Según la más reciente encuesta de opinión pública de la UCA, el 85.8% de los salvadoreños considera muy importante que se respete la Constitución. El dato es llamativo, pues, desde su aprobación en 1983, la Carta Magna nunca ha sido fielmente respetada, menos aún en la actualidad. Quizás precisamente por ello el resultado de la encuesta es el apuntado. En efecto, si se lee la Constitución, salta a la vista que la realidad contradice el texto. Pudo tratarse de un simple deseo de quienes la redactaron, pero no es cierto que, tal como afirma la Constitución, el Estado esté organizado al servicio de la persona humana para “la consecución de la justicia, de la seguridad jurídica y del bien común”.
La persistencia de una aguda desigualdad entre ricos y pobres muestra de forma clara que el bien común no es un objetivo constitucional asumido con seriedad en el país. Por el contrario, las cosas funcionan en favor de quienes tienen más dinero o más poder. Basta asomarse a las orillas de algunas quebradas urbanas o ir al campo para darse cuenta de ello. La riqueza está mal repartida y no hay equidad en la seguridad jurídica. Defender a los pobres, o incluso a la misma Carta Magna, puede convertirse fácilmente, como se ve hoy en día, en una razón para ser investigado e incluso llevado a los tribunales. Y ello sin ninguna garantía de gozar del debido proceso, como también lo exige la Constitución.

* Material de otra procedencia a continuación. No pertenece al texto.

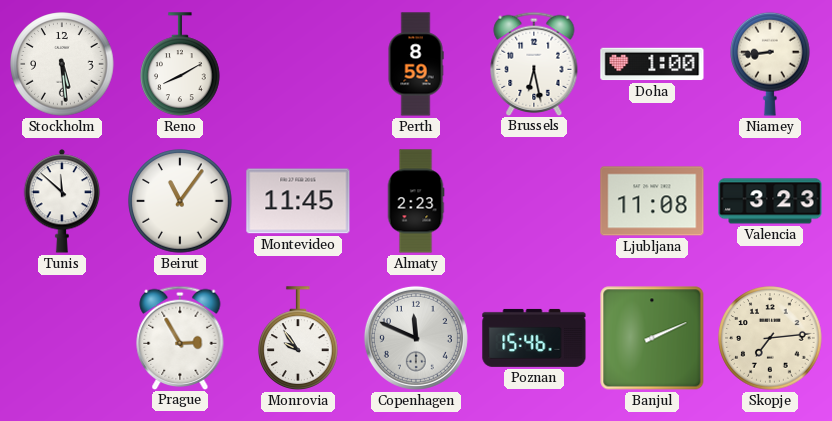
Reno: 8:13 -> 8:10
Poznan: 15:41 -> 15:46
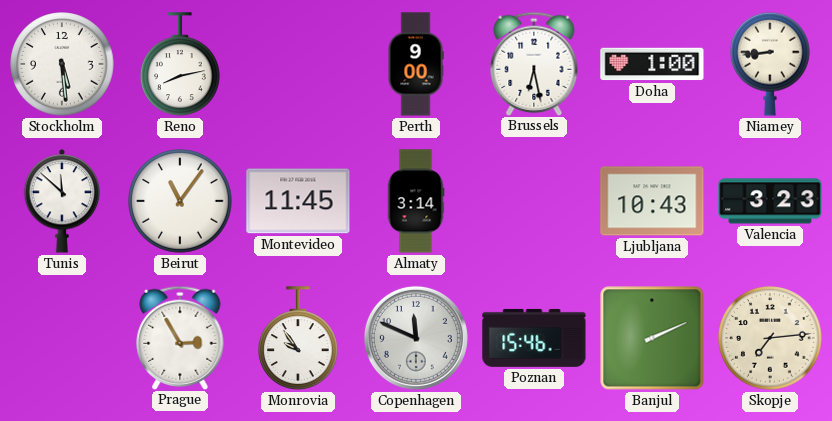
Reno: 8:10 -> 8:13
Perth: 8:59 -> 9:00
Almaty: 2:23 -> 3:14
Ljubljana: 11:08 -> 10:43
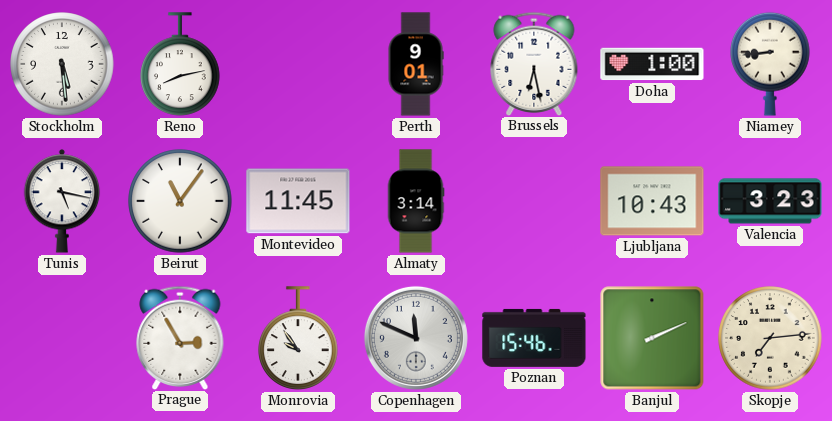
Perth: 9:00 -> 9:01
Tunis: 11:52 -> 5:17
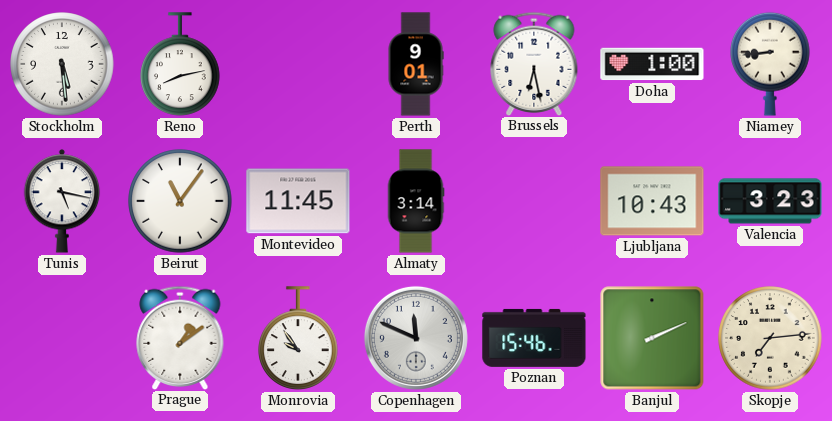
Prague: 2:55 -> 1:09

Por otra parte, cabe preguntarse cómo es posible que tanta gente valore la Constitución y al mismo tiempo otorgue una buena calificación al Ejecutivo que la violenta. Una posible respuesta es que los logros en seguridad opacan que no se atienda el resto de obligaciones constitucionales. Además, debido a que el cumplimiento de las obligaciones constitucionales en materia jurídica, educativa, de salud y bienestar económico nunca ha sido una prioridad, a una buena proporción de la ciudadanía el asunto le resulta lejano, cuando no irrelevante. En este sentido, la gente puede afirmar que es muy importante respetar la Constitución, pero permanecer indiferente cuando no se cumple y otorgar una buena calificación al poder que, aunque con medios discutibles, procura un beneficio generalizado.

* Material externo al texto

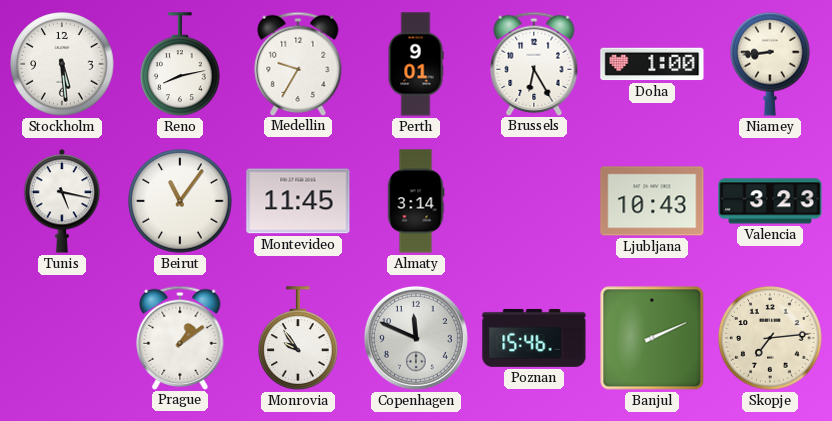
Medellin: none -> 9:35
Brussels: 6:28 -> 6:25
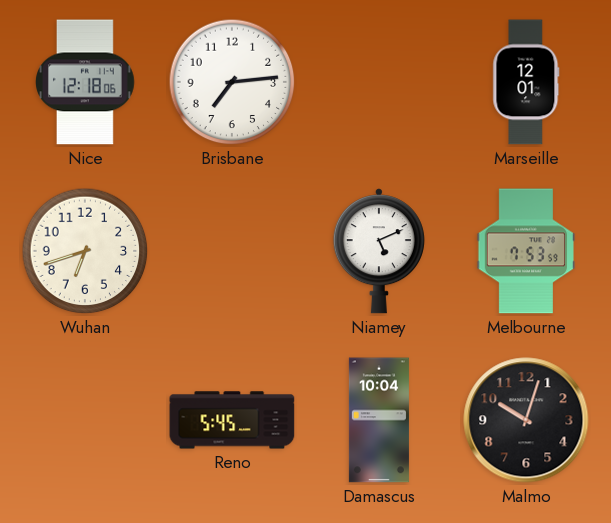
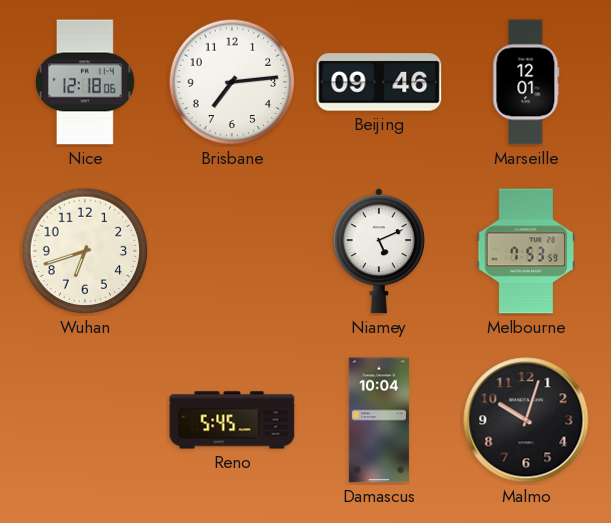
Beijing: none -> 09:46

Frente a esta situación no cabe más que insistir en la importancia de la educación ciudadana y del conocimiento de la realidad. El estancamiento de El Salvador en la pobreza, en el abuso del débil y de quien lo defiende, y en la vulnerabilidad demanda cambios radicales y de fondo. El papa Francisco solía decir que si hay que comenzar de nuevo, hay que hacerlo desde los últimos. Y en el país los últimos son los campesinos, las mujeres abusadas o marginadas, los jóvenes que no terminan el bachillerato, la población que no gana un salario suficiente para sostener con dignidad a su familia, las personas que no tienen acceso a un servicio de salud de calidad. Comenzar por ellos es la única manera de que las leyes y la realidad caminen juntas.